Rewrite the text on immersion and meta-thinking, starting with "Role-playing games in" and going on through "expands the cracks.", with "discouraged" in place of "frowned upon".

SOURCE EXCERPT>
____________________
A book containing lore about the empire of Tamriel, presented as originating from the game world (from Elder Scrolls: Oblivion special edition)
Immersion and Meta-thinking
Ernest Adams refers to the term “suspension of disbelief, as used by the game industry, that has come to mean immersion: losing track of the outside world. Immersion is the feeling of being submerged in a form of entertainment, or rather, being unaware that you are experiencing an artificial world. When you are immersed in a book, movie, or game, you devote all your attention to it and it seems real. You have lost track of the boundaries of the magic circle. The pretended reality in which you are immersed seems as real as, or at least as meaningful as, the real world.”. I will add that you never lose track of the realness of the real world, something implied in the “as real as, or at least as meaningful as, the real world” part. He then demarcates (at least) 3 types of gaming immersion: tactical, strategical, and narrative. By immersion I mostly mean in this text narrative immersion, which is “the feeling of being inside a story, completely involved and accepting the world and events of the story as real. It is the same immersion as that produced by a good book or movie, but in video games, the player is also an actor within the story”2.
Brown & Cairns on the other hand do not go for a strict, narrow definition of immersion, but approach it as a dynamic, three-leveled procedure, which consists in the Player’s engagement, engrossment, and total immersion 3. What is of interest here is total immersion, which is defined as Presence. Wirth et.al. regard Spatial Presence as “a two-dimensional construct. [Its] core dimension is the sensation of being physically situated within the spatial environment portrayed by the medium (“self-location”). The second dimension refers to the perceived possibilities to act: An individual who is experiencing Spatial Presence will perceive only those action possibilities that are relevant to the mediated space, but will not be aware of actions that are linked to her/his real environment [the manipulation of game controls]. However, the list of phenomena defining Spatial Presence does not need to include the user’s experience of nonmediation, i.e., the deactivation of cognitive information that defines a given situation as a media exposure [in other words the acknowledgement that we play a game is compatible with Spatial Presence]”4.
Moving on from these definitions, the fact remains that the immersion of the player as a (usually advertised) feature of games is in opposite terms to, and negatively influenced by meta-thinking (i.e. thinking as a being outside the game world). As was explained above, total, tautological-level immersion is contrary to the contemporary concept of video-gaming, as well as our machines’ capabilities.
Role-playing games in general are on especially bad terms with meta-thinking, since immersion in a role is a desired effect of engagement with the game, explicitly implied in the genre title. In fact, in tabletop RPGs, meta-thinking from players is frowned upon in many a rulebook. The fact, however, that computer RPGs implement on the very least the Restart mechanism, is the first crack in the immersion armor. From there on, whatever detracts from the Player’s suspension of disbelief (as the immersion in the game world can alternatively be called), obviously expands the cracks.
____________________
EXTRACTED INFORMATION>
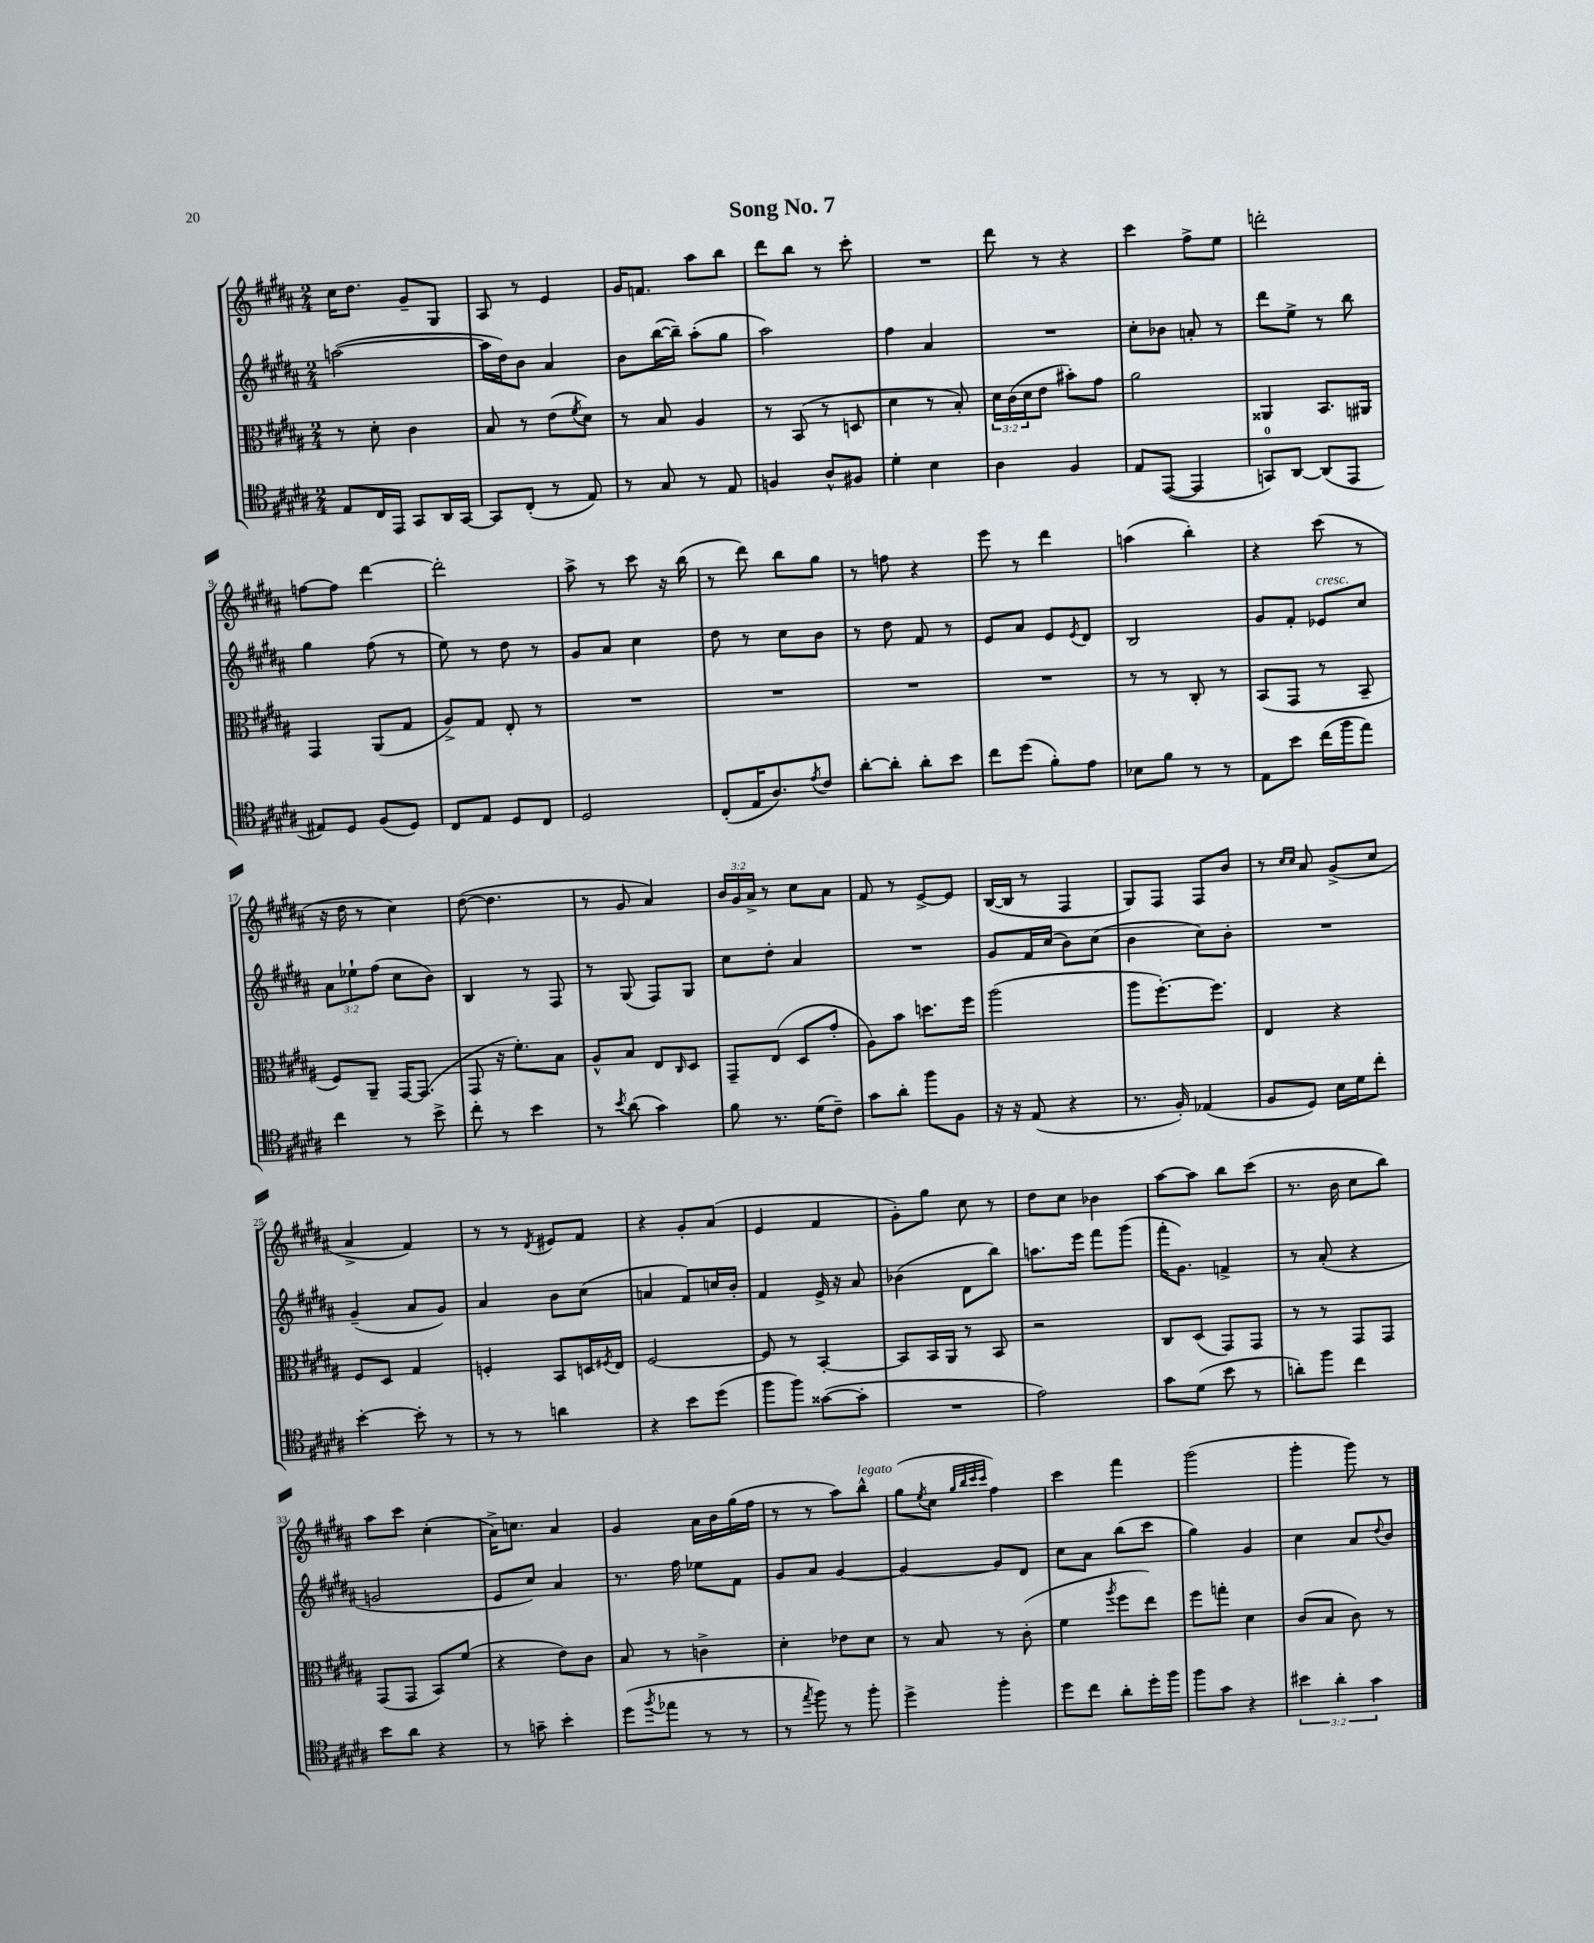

**kern	**kern	**kern	**kern
*staff4	*staff3	*staff2	*staff1
*clefC4	*clefC3	*clefG2	*clefG2
*k[f#c#g#d#a#]	*k[f#c#g#d#a#]	*k[f#c#g#d#a#]	*k[f#c#g#d#a#]
*M2/4	*M2/4	*M2/4	*M2/4
8E	8r	([2aa	16cc#
.	.	.	8.dd#
16C#	8d#'	.	.
16EE	.	.	.
8GG#	4c#	.	8g#~
16AA#	.	.	8G#
[16GG#	.	.	.
=	=	=	=
8GG#]	8B	16aa]	8A#
.	.	16dd#)	.
(8C#'	8r	8b	8r
8r	(8e	4a#	4e
.	8qf#	.	.
8E)	8d#)	.	.
=	=	=	=
8r	8r	8b	16g#
.	.	.	8.f
8G#	8B	([16bb	.
.	.	16bb~])	.
8r	4A#	(8aa#'	8aa#
8E	.	8gg#	8bb
=	=	=	=
4F	8r	2aa#)	8ddd#
.	(8BB	.	8bb
8A#^^	8r	.	8r
8F#	8D	.	8ccc#'
=	=	=	=
4d#'	4d#	4ff#	2r
4B	8r	4a#	.
.	8B')	.	.
=	=	=	=
4A#	24d#	2r	8ddd#
.	(24c#	.	.
.	24d#	.	.
.	8e	.	8r
4F#	8b#')	.	4r
.	8g#	.	.
=	=	=	=
8E	2a#	8cc#'	4ccc#
([8EE	.	8b-	.
4EE]	.	8a'	8ff#^
.	.	8r	8ee
=	=	=	=
8GG)	4AA##	8ddd#	2ddd'
[8AA#	.	8ee^	.
(8AA#]	8.BB	8r	.
8EE	.	8bb	.
.	16AA#	.	.
=	=	=	=
8E#)	4GG#	4gg#	[8ff
8D#	.	.	8ff]
(8F#	(8AA#	(8ff#	[4ddd#
8D#)	8G#	8r	.
=	=	=	=
8C#	8A#^)	8ee)	2ddd#']
8E	8G#	8r	.
8D#	8E'	8dd#	.
8C#	8r	8r	.
=	=	=	=
2D#	2r	8g#	8aa#^
.	.	8a#	8r
.	.	4cc#	8ccc#
.	.	.	16r
.	.	.	(16bb
=	=	=	=
(8C#'	2r	8dd#	8r
16E	.	8r	8ddd#)
8.A#)	.	.	.
.	.	8cc#	8bb
8qe	.	.	.
8c#	.	8b	8gg#
=	=	=	=
[8a#'	2r	8r	8r
8a#']	.	8dd#	8ff
8a#'	.	8f#	4r
8b	.	8r	.
=	=	=	=
8cc#	2r	8e	8eee
(8dd#	.	8a#	8r
8f#')	.	8e	4ddd#
.	.	8qe	.
8e	.	8d#	.
=	=	=	=
8B-	8r	2B	(4aa
8f#	8r	.	.
8r	8C#'	.	4bb')
8r	8r	.	.
=	=	=	=
8E	(8BB	8g#	4r
8b	8GG#	8f#'	.
(16cc#	8r	8e-	(8ccc#
16ff#	.	.	.
8ee)	8BB~	8cc#	8r
=	=	=	=
4cc#	8F#)	12a#	16r
.	.	.	16dd#
.	.	12ee-`	.
.	8AA#~	.	8r
.	.	(12ff#	.
8r	[16GG#	8cc#	4cc#)
.	(8.GG#]	.	.
8b^	.	8b)	.
=	=	=	=
8cc#'	8GG#	4B	([8dd#
8r	16r	.	4.dd#]
.	8.f#')	.	.
4b	.	8r	.
.	8B	8F#	.
=	=	=	=
8r	8A#^^	8r	8r
8qb	.	.	.
(8a#	8B	(8G#	8g#
4g#)	8E	8F#)	4a#)
.	16qqC#	.	.
.	8D#	8G#	.
=	=	=	=
8f#	8GG#~	8cc#	24b
.	.	.	24g#
.	.	.	24a#^
8.r	(8E	8dd#'	8r
.	8D#	4a#	8cc#
(16d#	.	.	.
8c#~)	8g#'	.	8a#
=	=	=	=
8g#	8A#)	2r	8f#
8a#'	8b	.	8r
8ff#	8.dd	.	[8e^
8F#	.	.	8e]
.	16ff#	.	.
=	=	=	=
16r	(2aa#	8g#	([16B
16r	.	.	16B]
(8E	.	16f#	8r
.	.	(16cc#	.
4r	.	8b)	4F#
.	.	(8cc#	.
=	=	=	=
8.r	8aa#	4b	8G#)
.	[8.ff#')	.	8F#
16F#')	.	.	.
(4E-	.	8cc#)	8F#
.	8.ff#]	.	.
.	.	8b'	8b
=	=	=	=
8F#	4E	2r	8r
.	.	.	16qqcc#
.	.	.	16qqcc#
8D#)	.	.	8a#
16B	4r	.	(8g#^
16d#	.	.	.
8cc#'	.	.	8cc#
=	=	=	=
[4b'	8F#	(4g#~	4a#^
.	8D#	.	.
8b']	4G#	8a#	4f#)
8r	.	8g#)	.
=	=	=	=
8r	4F'	4a#	8r
8r	.	.	8r
.	.	.	8qd#
4a	8BB	8b	8e#
.	16D	(8cc#	8f#
.	8qF#	.	.
.	16E	.	.
=	=	=	=
4r	[2F#	4a	4r
8b	.	8f#)	8g#'
(8dd#	.	16cc	(8a#
.	.	16b'	.
=	=	=	=
8ff#	8F#]	4f#	4e
8ff#)	8r	.	.
([8g##	[4BB'	16e^	4f#
.	.	16r	.
8g##']	.	8a#	.
=	=	=	=
2r	8BB]	(4b-	8g#')
.	16BB	.	8gg#
.	16AA#	.	.
.	8r	8d#	8cc#
.	8BB	8bb)	8r
=	=	=	=
2e)	2r	8.aa	8dd#
.	.	.	8cc#
.	.	16eee	.
.	.	8fff#	4b-
.	.	(8ggg#	.
=	=	=	=
8g#	8C#	16fff#'	[8aa#
.	.	8.g#)	.
(8d#	(8D#	.	8aa#]
8b	8GG#)	4f^	8bb
8r	8GG#	.	(8ccc#
=	=	=	=
8a')	8r	8r	8.r
8ff#	8r	(8a#'	.
.	.	.	16b
4cc#	8GG#	4r	8cc#
.	8GG#	.	8bb)
=	=	=	=
8b	(8GG#	2g	8aa#
8a#	8GG#	.	8ccc#
4r	8BB)	.	(4cc#'
.	(8f#	.	.
=	=	=	=
8r	4r	8e	16a#^)
.	.	.	8.cc
8g~	.	8cc#)	.
4b'	8e)	4a#	4a#
.	8c#	.	.
=	=	=	=
(8dd#	8B	8.r	4g#
8qff#	.	.	.
8ee-	8r	.	.
.	.	16ff#	.
8r	4c^	8ee-	16a#
.	.	.	16b
8r	.	8f#	(16gg#
.	.	.	16ff#
=	=	=	=
8r	4d#'	8g#	8r
8qee	.	.	.
8ff#)	.	8a#	8r
8r	8e-	[4g#	8aa#)
8ff#'	8d#	.	8bb^^
=	=	=	=
4dd#^	8r	4g#_	(8gg#
.	.	.	8qee
.	8B	.	8cc#
.	.	.	32qqgg#
.	.	.	32qqbb
.	.	.	32qqccc#
.	.	.	32qqccc#
4ff#'	8r	8g#]	4ff#)
.	(8c#'	8d#	.
=	=	=	=
8dd#	4f#	8cc#	4ccc#
8cc#	.	8a#	.
.	8qaa#	.	.
8a#'	8ff#	(8bb	4fff#
16dd#'	8ee)	8ccc#	.
16ff#	.	.	.
=	=	=	=
8ff#	8ff#	4gg#)	(2ggg#
8g#	8gg'	.	.
4r	4d#	4g#	.
=	=	=	=
6b#	(8c#	4cc#	4ggg#'
.	8B	.	.
6a#'	.	.	.
.	8c#)	8a#	8ggg#)
6g#	.	.	.
.	.	8qqdd#	.
.	8r	8b	8r
==	==	==	==
*-	*-	*-	*-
____________________
WRITTEN RESPONSE>
Role-playing games in general are on especially bad terms with meta-thinking, since immersion in a role is a desired effect of engagement with the game, explicitly implied in the genre title. In fact, in tabletop RPGs, meta-thinking from players is discouraged in many a rulebook. The fact, however, that computer RPGs implement on the very least the Restart mechanism, is the first crack in the immersion armor. From there on, whatever detracts from the Player’s suspension of disbelief (as the immersion in the game world can alternatively be called), obviously expands the cracks.